INSTRUCTION -> Exclude the pictures; give every entry again exactly as written.

[[ INPUT RECORDS open ]]

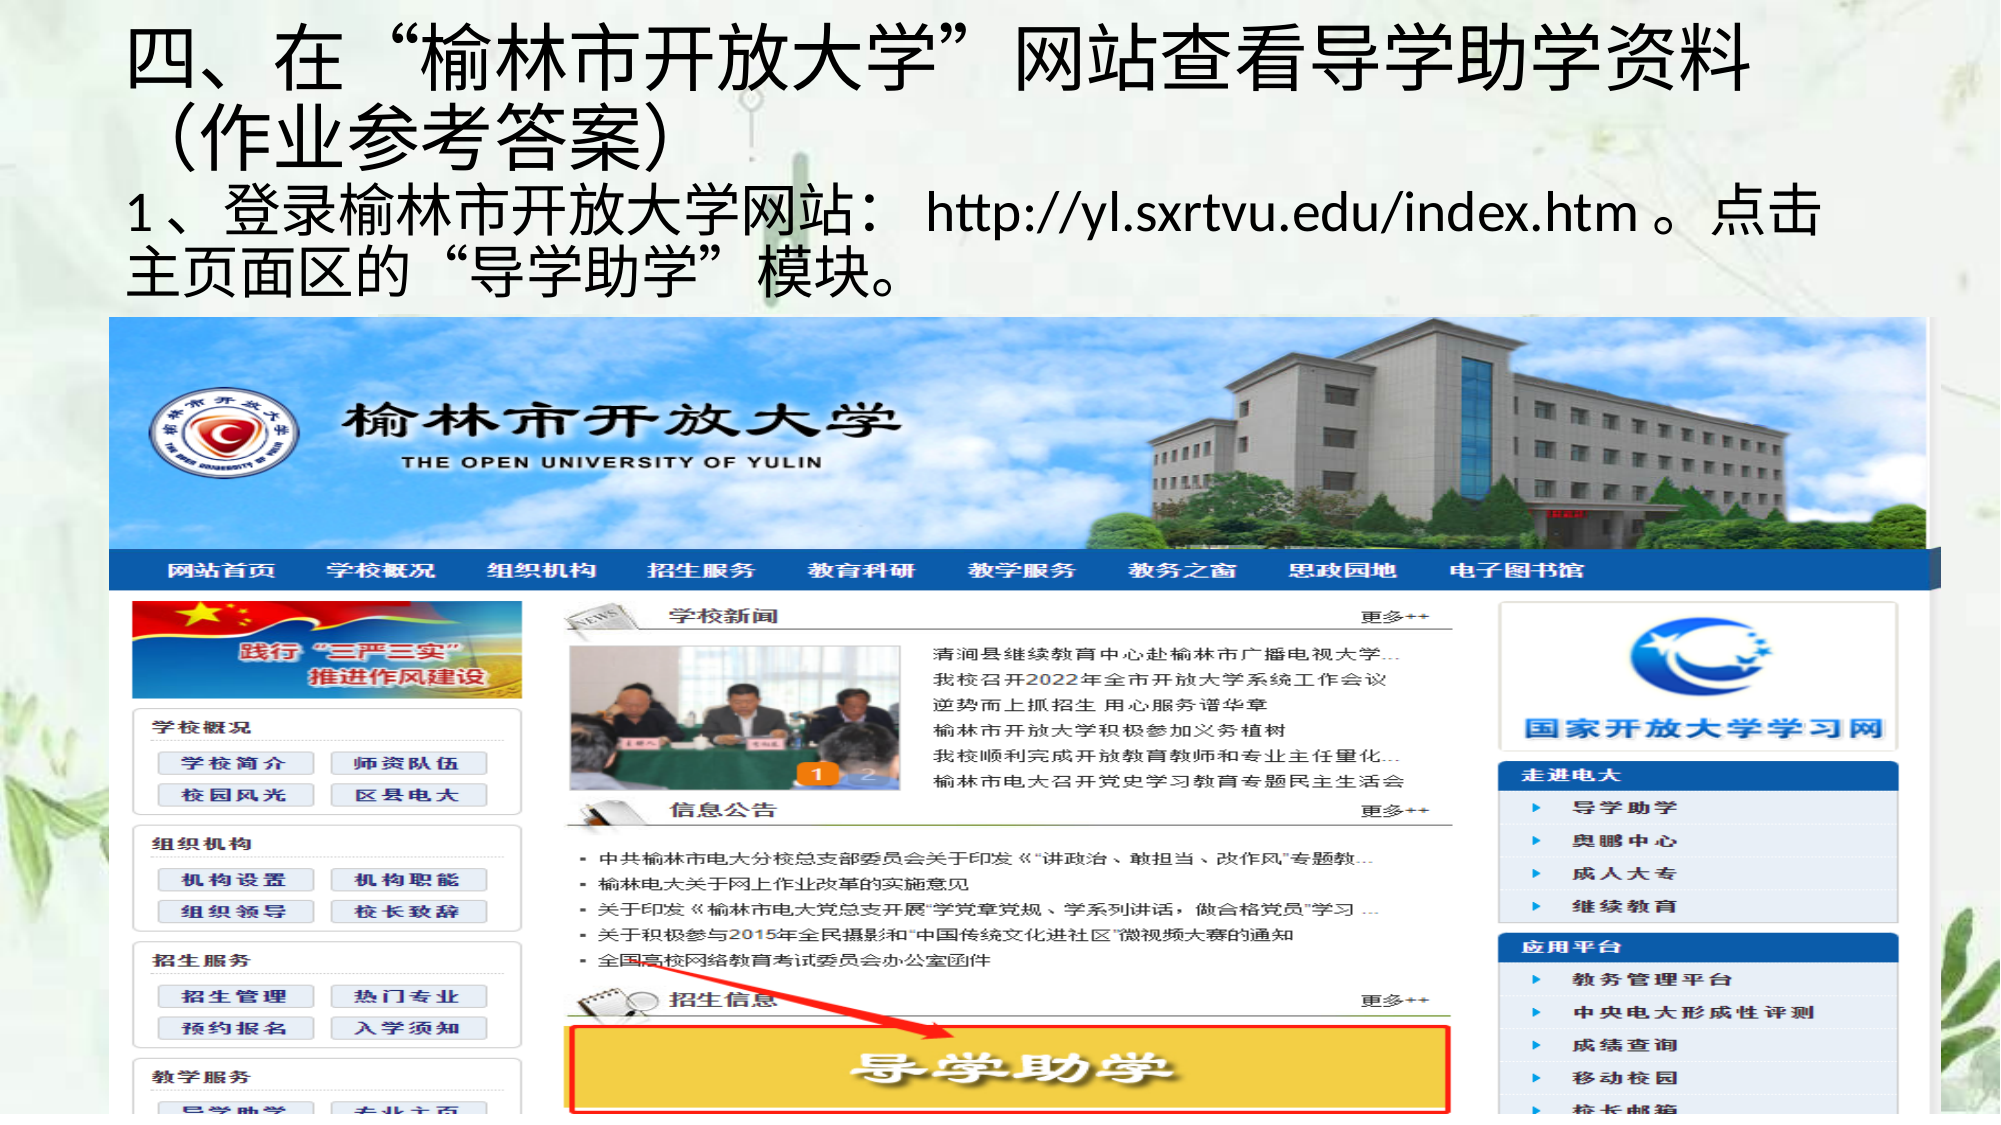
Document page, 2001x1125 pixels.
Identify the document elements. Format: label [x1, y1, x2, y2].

list [378, 313, 1622, 317]
picture [0, 0, 2000, 1114]
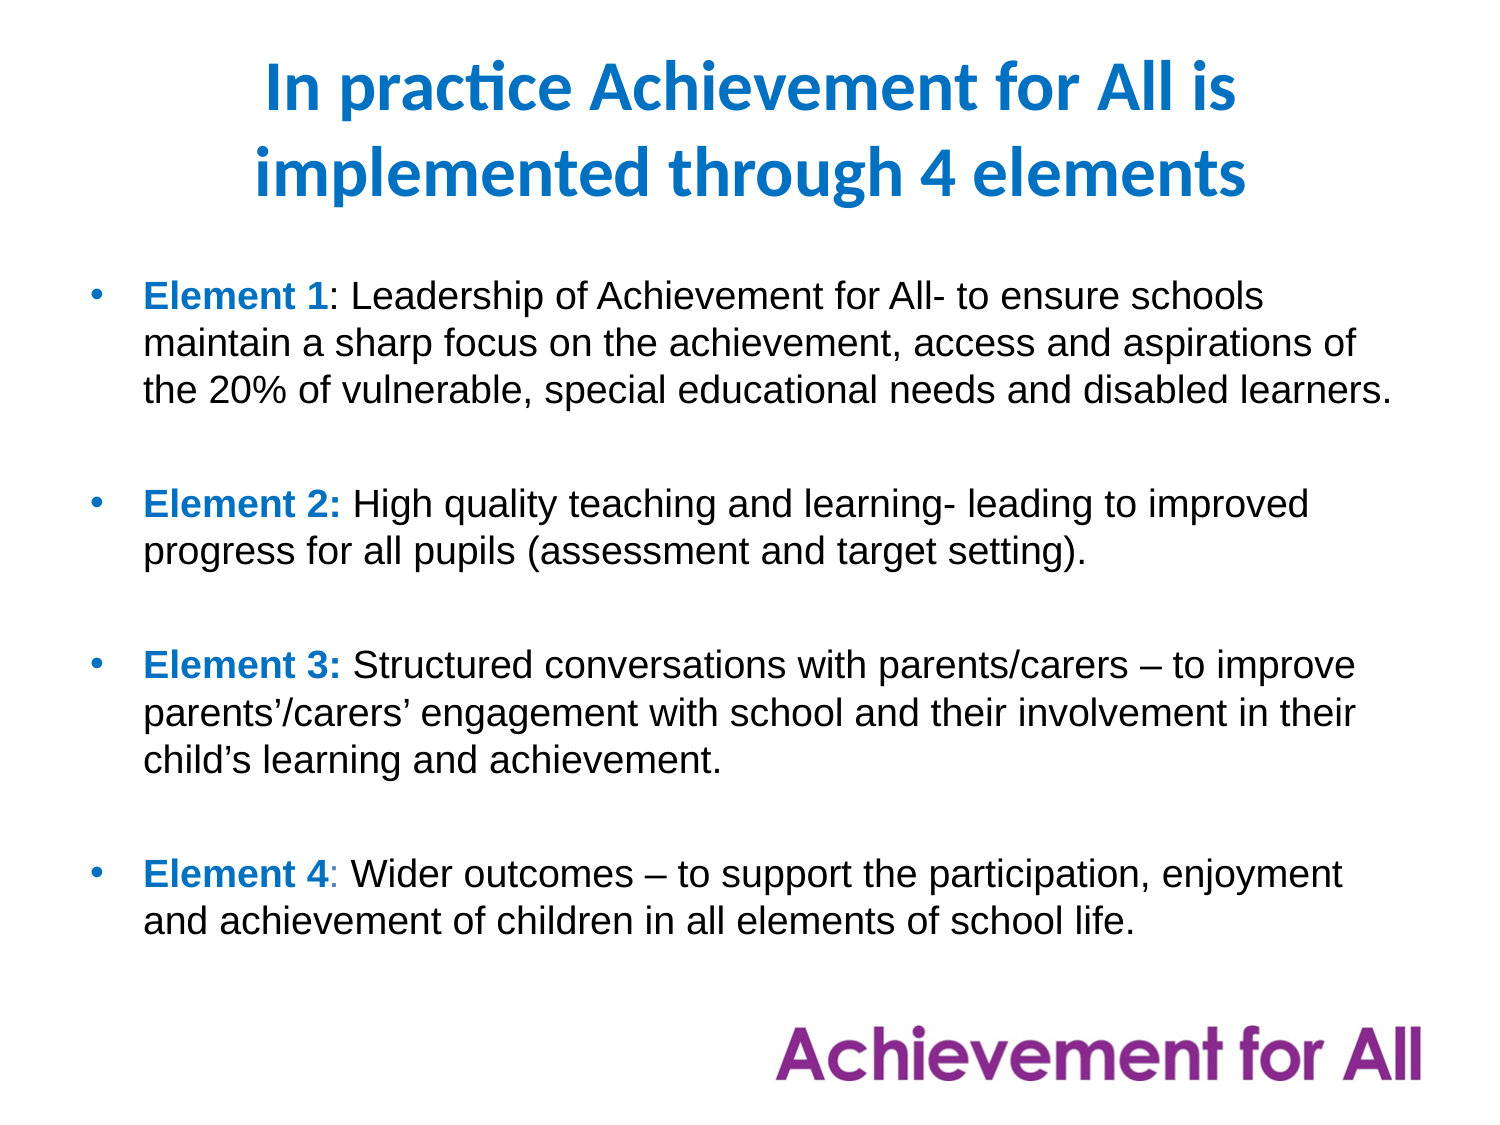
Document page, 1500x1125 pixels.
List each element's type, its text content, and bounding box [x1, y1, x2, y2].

title In practice Achievement for All is implemented through 4 elements [76, 30, 1428, 219]
list Element 1: Leadership of Achievement for All- to ensure schools maintain a sharp focus on the achievement, access and aspirations of the 20% of vulnerable, special educational needs and disabled learners. Element 2: High quality teaching and learning- leading to improved progress for all pupils (assessment and target setting). Element 3: Structured conversations with parents/carers – to improve parents’/carers’ engagement with school and their involvement in their child’s learning and achievement. Element 4: Wider outcomes – to support the participation, enjoyment and achievement of children in all elements of school life. [74, 262, 1426, 1006]
picture [773, 1023, 1424, 1081]
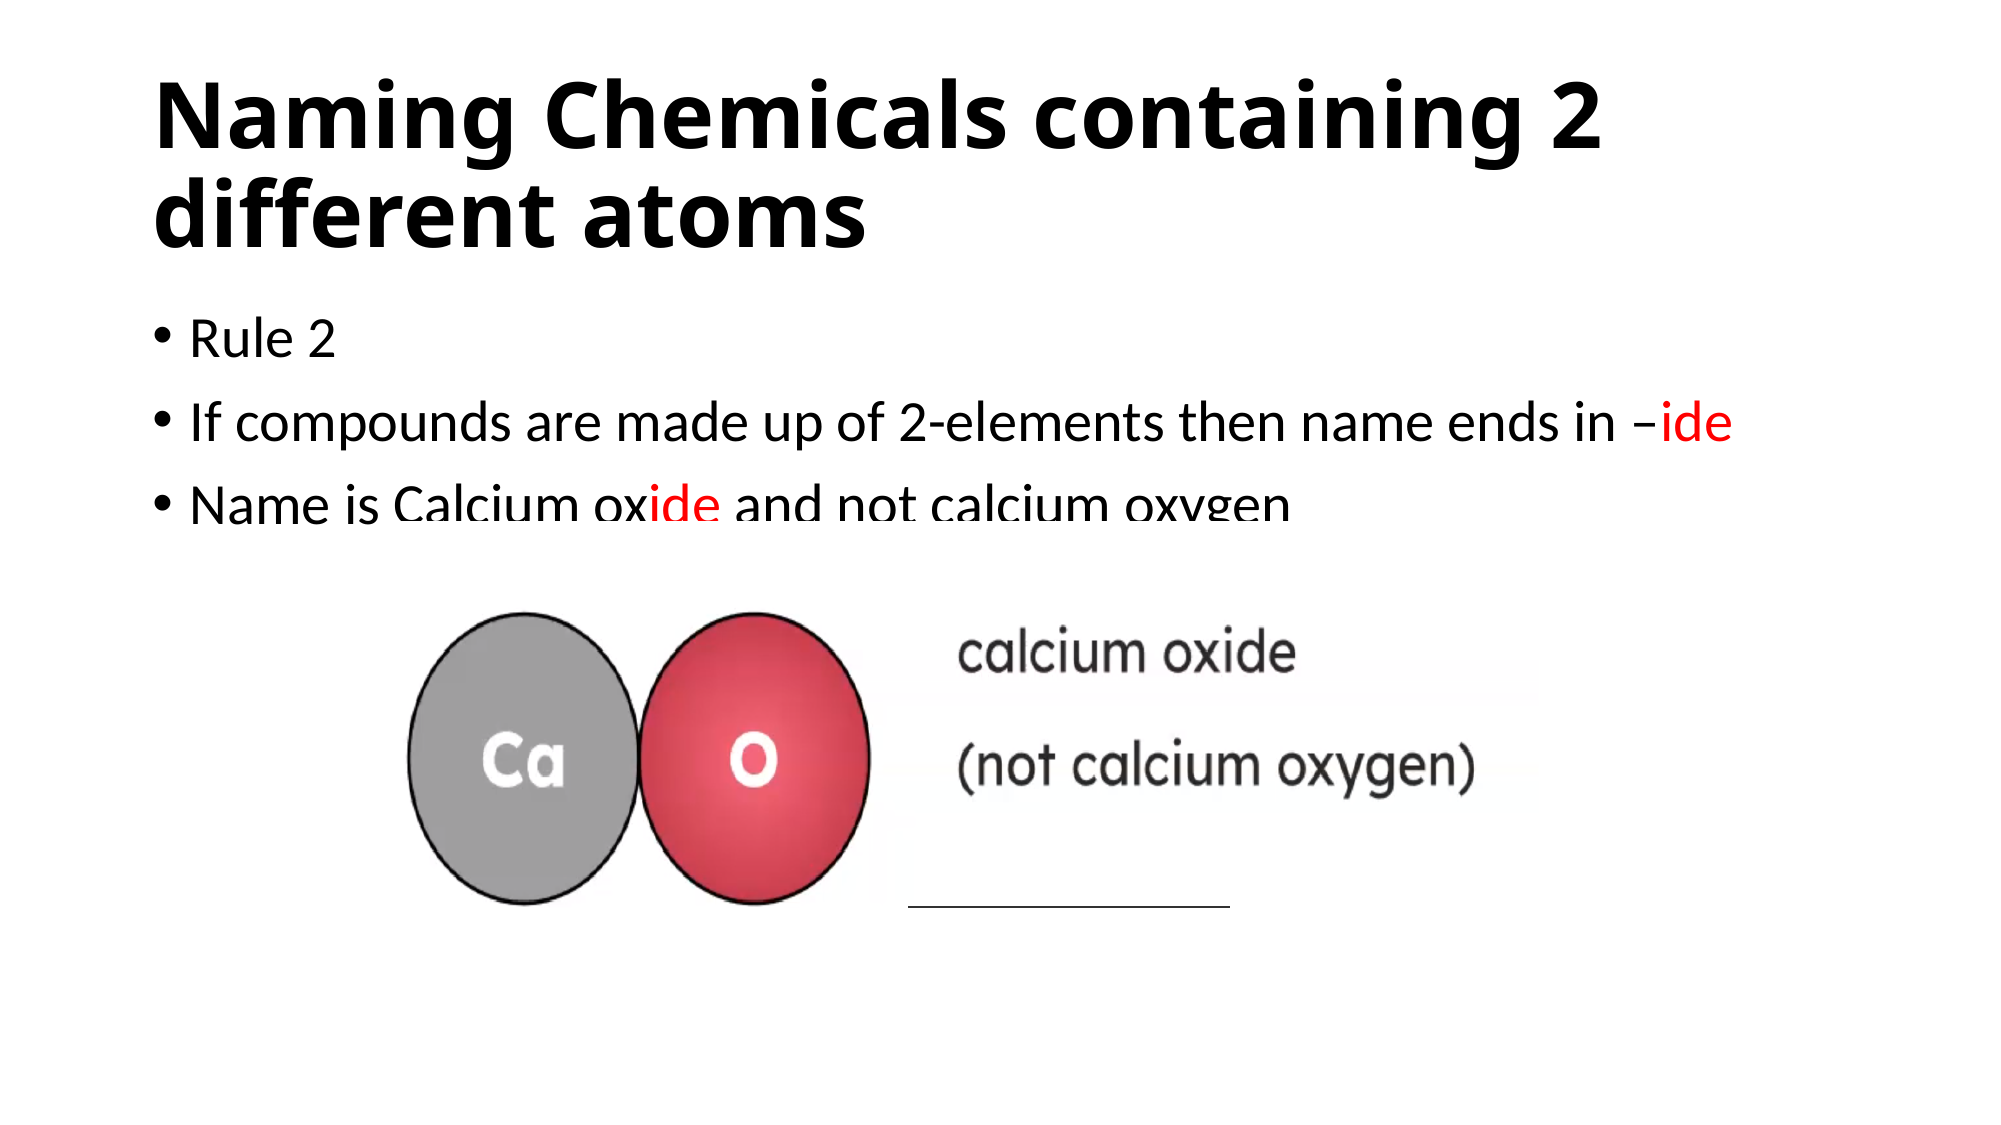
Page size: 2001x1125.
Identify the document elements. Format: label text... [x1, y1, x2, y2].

picture [381, 521, 1539, 908]
title Naming Chemicals containing 2 different atoms [137, 59, 1863, 278]
list Rule 2 If compounds are made up of 2-elements then name ends in –ide Name is Calcium oxide and not calcium oxygen [137, 299, 1863, 1014]
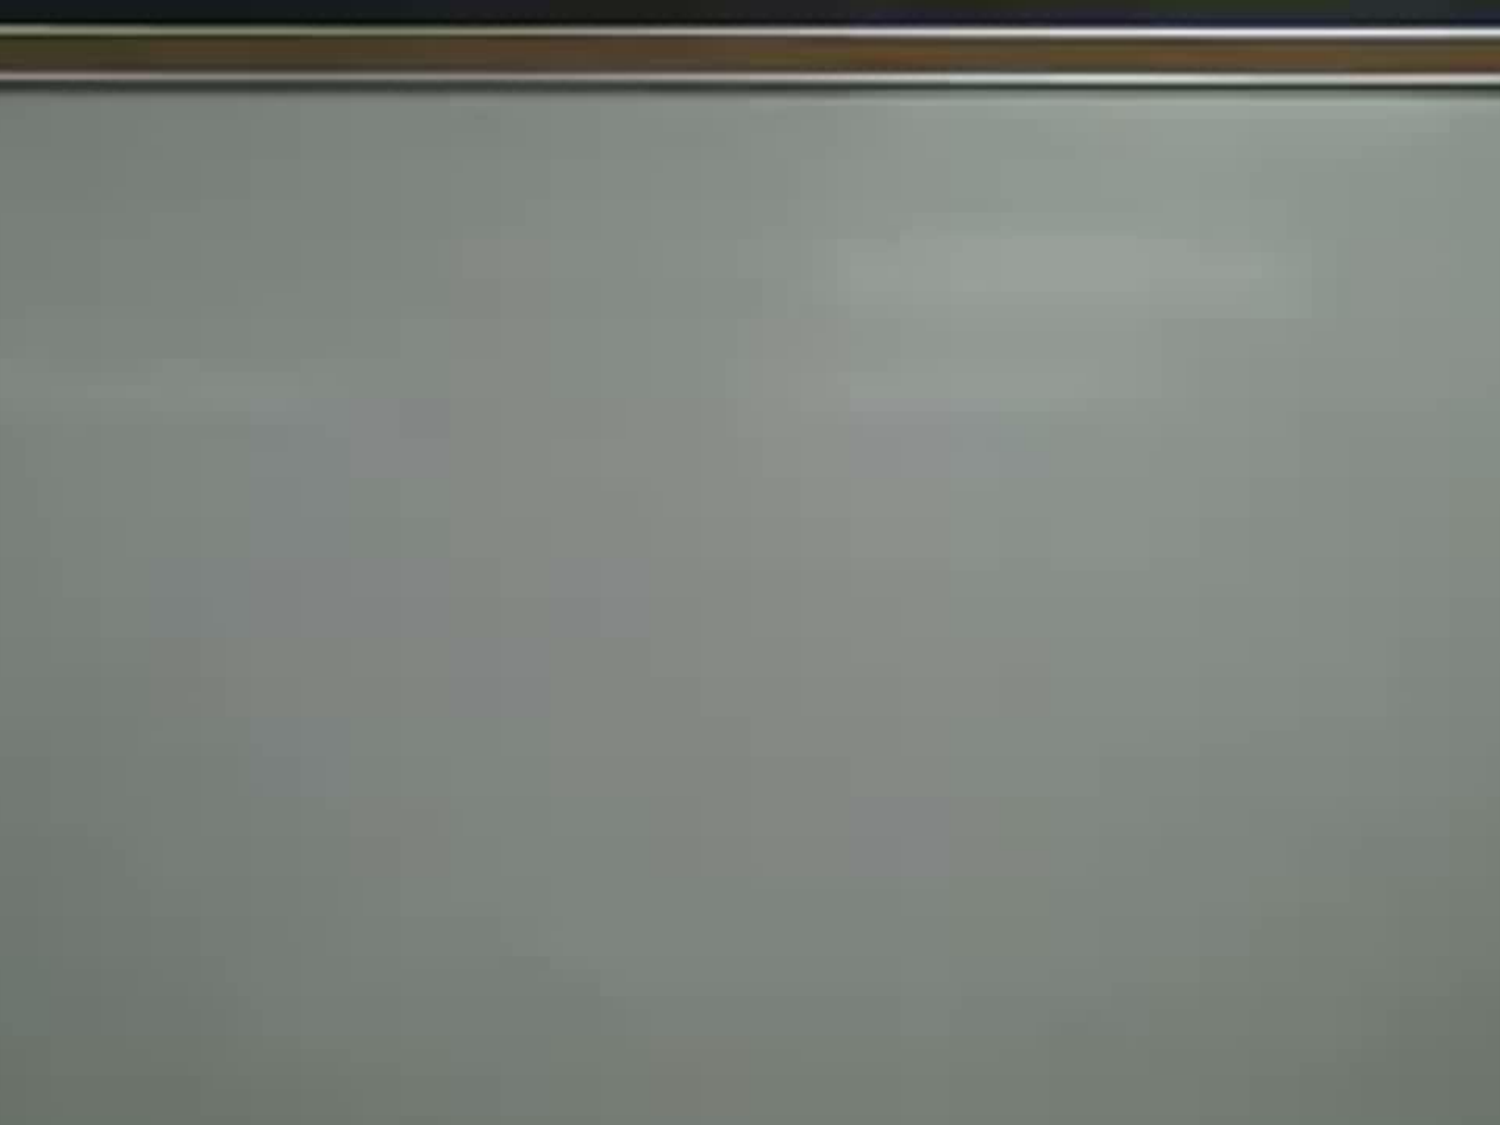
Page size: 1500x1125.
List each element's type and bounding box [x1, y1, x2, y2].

[[ INPUT RECORDS closed ]]

PROBLEM SOLUTION ->
Document page, 2001x1125 pixels.
Identify the document elements. Format: label [x1, y1, x2, y2].

list [378, 313, 1622, 317]
picture [0, 0, 2000, 1114]
Document page, 1500x1125 pixels.
List each element's type, its text content, and bounding box [x1, y1, x2, y2].

title In practice Achievement for All is implemented through 4 elements [76, 30, 1428, 219]
list Element 1: Leadership of Achievement for All- to ensure schools maintain a sharp focus on the achievement, access and aspirations of the 20% of vulnerable, special educational needs and disabled learners. Element 2: High quality teaching and learning- leading to improved progress for all pupils (assessment and target setting). Element 3: Structured conversations with parents/carers – to improve parents’/carers’ engagement with school and their involvement in their child’s learning and achievement. Element 4: Wider outcomes – to support the participation, enjoyment and achievement of children in all elements of school life. [74, 262, 1426, 1006]
picture [773, 1023, 1424, 1081]
Page size: 2001x1125.
Identify the document elements. Format: label text... [x1, y1, x2, y2].

picture [381, 521, 1539, 908]
title Naming Chemicals containing 2 different atoms [137, 59, 1863, 278]
list Rule 2 If compounds are made up of 2-elements then name ends in –ide Name is Calcium oxide and not calcium oxygen [137, 299, 1863, 1014]
Page size: 1500x1125.
List each element's type and bounding box [x1, y1, x2, y2].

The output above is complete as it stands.